◆ **What the exercise asks**: Both the line below containing "right eye: (26, 164)" and the line containing "right shoulder: (179, 118)", along with every line between them, should be repeated exactly; no other line belongs in the answer.

◆ **Recorded data**:
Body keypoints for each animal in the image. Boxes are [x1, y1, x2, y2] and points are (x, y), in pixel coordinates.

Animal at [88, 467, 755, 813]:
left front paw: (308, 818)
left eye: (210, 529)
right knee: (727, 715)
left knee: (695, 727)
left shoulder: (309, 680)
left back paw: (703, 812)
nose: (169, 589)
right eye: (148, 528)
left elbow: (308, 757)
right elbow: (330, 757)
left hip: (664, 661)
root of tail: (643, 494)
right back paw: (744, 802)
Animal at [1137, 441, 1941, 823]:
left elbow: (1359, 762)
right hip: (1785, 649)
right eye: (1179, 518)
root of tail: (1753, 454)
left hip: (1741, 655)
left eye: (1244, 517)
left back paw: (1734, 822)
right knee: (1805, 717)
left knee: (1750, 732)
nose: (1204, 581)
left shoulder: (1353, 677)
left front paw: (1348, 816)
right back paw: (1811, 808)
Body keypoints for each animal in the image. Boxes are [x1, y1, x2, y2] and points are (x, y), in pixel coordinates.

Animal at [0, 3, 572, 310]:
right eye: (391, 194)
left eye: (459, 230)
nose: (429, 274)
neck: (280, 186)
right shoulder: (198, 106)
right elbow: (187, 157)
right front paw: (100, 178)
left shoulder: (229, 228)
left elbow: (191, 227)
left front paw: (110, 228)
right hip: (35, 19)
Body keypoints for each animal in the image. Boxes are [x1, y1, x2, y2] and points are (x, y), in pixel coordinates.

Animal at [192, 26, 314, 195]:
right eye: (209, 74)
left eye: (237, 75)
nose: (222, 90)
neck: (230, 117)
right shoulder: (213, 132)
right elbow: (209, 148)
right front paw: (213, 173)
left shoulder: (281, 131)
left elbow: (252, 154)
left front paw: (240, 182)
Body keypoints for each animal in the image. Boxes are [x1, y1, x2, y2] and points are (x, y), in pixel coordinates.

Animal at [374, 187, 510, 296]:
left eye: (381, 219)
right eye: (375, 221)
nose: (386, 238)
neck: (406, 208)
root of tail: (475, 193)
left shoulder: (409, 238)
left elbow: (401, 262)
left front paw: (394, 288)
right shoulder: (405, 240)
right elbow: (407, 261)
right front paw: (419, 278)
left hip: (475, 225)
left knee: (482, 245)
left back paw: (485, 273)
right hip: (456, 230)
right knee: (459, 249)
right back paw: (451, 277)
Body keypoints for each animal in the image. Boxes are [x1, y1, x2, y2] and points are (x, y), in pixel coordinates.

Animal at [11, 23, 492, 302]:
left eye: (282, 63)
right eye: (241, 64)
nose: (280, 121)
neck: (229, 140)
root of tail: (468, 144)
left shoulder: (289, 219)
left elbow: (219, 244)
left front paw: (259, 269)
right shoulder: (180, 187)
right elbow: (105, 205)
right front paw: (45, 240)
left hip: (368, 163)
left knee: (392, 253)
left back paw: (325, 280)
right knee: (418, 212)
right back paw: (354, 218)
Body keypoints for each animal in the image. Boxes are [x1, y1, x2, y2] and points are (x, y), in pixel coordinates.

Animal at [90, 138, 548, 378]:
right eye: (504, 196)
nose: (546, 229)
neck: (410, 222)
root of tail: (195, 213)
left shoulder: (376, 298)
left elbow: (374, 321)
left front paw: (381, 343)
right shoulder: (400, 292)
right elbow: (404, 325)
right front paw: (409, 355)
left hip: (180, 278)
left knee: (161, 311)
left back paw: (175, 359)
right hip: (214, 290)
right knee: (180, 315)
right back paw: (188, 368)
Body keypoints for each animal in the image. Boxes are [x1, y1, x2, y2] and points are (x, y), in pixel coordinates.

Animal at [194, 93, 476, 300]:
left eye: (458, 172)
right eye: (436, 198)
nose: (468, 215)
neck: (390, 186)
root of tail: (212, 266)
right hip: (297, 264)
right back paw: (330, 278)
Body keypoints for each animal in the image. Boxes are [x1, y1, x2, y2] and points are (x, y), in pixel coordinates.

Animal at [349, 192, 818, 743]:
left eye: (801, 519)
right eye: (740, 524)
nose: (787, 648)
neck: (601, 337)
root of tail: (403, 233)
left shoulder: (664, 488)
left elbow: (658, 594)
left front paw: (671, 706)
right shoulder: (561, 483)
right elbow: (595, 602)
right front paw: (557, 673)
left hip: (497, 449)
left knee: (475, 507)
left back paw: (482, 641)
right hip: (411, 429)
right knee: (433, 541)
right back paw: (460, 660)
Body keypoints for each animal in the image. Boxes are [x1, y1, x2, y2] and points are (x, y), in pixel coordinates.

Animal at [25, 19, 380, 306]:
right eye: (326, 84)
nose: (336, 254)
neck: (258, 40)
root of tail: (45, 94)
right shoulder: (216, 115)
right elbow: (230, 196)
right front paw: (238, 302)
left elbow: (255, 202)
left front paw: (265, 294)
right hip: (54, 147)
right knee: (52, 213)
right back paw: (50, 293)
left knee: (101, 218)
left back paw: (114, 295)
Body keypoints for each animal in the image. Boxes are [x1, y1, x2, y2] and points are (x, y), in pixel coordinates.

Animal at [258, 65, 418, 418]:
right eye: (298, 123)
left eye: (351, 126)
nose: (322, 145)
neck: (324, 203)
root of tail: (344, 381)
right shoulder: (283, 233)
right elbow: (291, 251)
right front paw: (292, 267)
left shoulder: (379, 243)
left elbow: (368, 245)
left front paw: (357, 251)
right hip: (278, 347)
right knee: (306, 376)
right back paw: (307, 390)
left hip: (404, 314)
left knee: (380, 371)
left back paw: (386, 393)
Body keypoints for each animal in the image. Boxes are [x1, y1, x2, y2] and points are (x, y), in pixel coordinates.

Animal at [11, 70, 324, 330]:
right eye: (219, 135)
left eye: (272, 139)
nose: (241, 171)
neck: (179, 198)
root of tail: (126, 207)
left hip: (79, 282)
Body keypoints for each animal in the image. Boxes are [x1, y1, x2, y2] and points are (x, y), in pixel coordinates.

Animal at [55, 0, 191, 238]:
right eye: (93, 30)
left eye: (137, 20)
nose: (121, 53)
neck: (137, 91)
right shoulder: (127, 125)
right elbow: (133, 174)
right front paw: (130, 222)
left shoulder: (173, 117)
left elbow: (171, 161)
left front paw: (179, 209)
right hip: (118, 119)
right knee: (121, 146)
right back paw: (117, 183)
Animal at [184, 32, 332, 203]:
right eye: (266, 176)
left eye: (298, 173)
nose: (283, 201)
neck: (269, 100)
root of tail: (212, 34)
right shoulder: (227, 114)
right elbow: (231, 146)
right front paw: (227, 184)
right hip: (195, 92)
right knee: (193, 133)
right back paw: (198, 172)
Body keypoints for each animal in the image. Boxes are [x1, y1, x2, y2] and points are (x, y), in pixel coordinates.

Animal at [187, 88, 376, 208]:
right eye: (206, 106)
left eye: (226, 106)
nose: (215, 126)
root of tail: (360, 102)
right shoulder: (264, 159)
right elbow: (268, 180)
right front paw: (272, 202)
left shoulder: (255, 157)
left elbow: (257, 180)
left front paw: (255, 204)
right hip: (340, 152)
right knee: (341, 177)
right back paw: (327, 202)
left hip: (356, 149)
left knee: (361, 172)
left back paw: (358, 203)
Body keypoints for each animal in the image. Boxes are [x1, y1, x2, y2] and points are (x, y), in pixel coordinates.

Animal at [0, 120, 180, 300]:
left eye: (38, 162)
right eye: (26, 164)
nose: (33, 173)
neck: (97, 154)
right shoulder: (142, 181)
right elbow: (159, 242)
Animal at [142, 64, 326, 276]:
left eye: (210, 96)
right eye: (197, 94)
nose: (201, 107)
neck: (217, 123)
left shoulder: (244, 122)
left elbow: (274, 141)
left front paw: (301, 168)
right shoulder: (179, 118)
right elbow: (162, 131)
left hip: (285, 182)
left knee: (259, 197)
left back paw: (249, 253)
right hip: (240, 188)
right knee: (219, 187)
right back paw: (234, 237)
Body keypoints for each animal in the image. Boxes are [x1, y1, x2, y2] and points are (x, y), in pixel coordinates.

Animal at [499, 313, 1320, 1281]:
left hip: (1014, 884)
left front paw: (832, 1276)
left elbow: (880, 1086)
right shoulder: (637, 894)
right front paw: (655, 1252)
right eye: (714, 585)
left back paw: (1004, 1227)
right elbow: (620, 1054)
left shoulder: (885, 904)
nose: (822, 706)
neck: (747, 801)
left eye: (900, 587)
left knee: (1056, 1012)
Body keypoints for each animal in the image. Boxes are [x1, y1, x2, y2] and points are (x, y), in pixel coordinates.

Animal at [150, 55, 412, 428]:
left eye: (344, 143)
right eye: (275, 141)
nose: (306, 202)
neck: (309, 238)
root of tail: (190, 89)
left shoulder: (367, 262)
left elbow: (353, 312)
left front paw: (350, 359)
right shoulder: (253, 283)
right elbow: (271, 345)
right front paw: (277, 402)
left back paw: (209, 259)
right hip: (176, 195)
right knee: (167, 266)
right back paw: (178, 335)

◆ **Result**:
right eye: (26, 164)
nose: (33, 173)
neck: (97, 154)
right shoulder: (142, 181)
right elbow: (159, 242)
Animal at [142, 64, 326, 276]:
left eye: (210, 96)
right eye: (197, 94)
nose: (201, 107)
neck: (217, 123)
left shoulder: (244, 122)
left elbow: (274, 141)
left front paw: (301, 168)
right shoulder: (179, 118)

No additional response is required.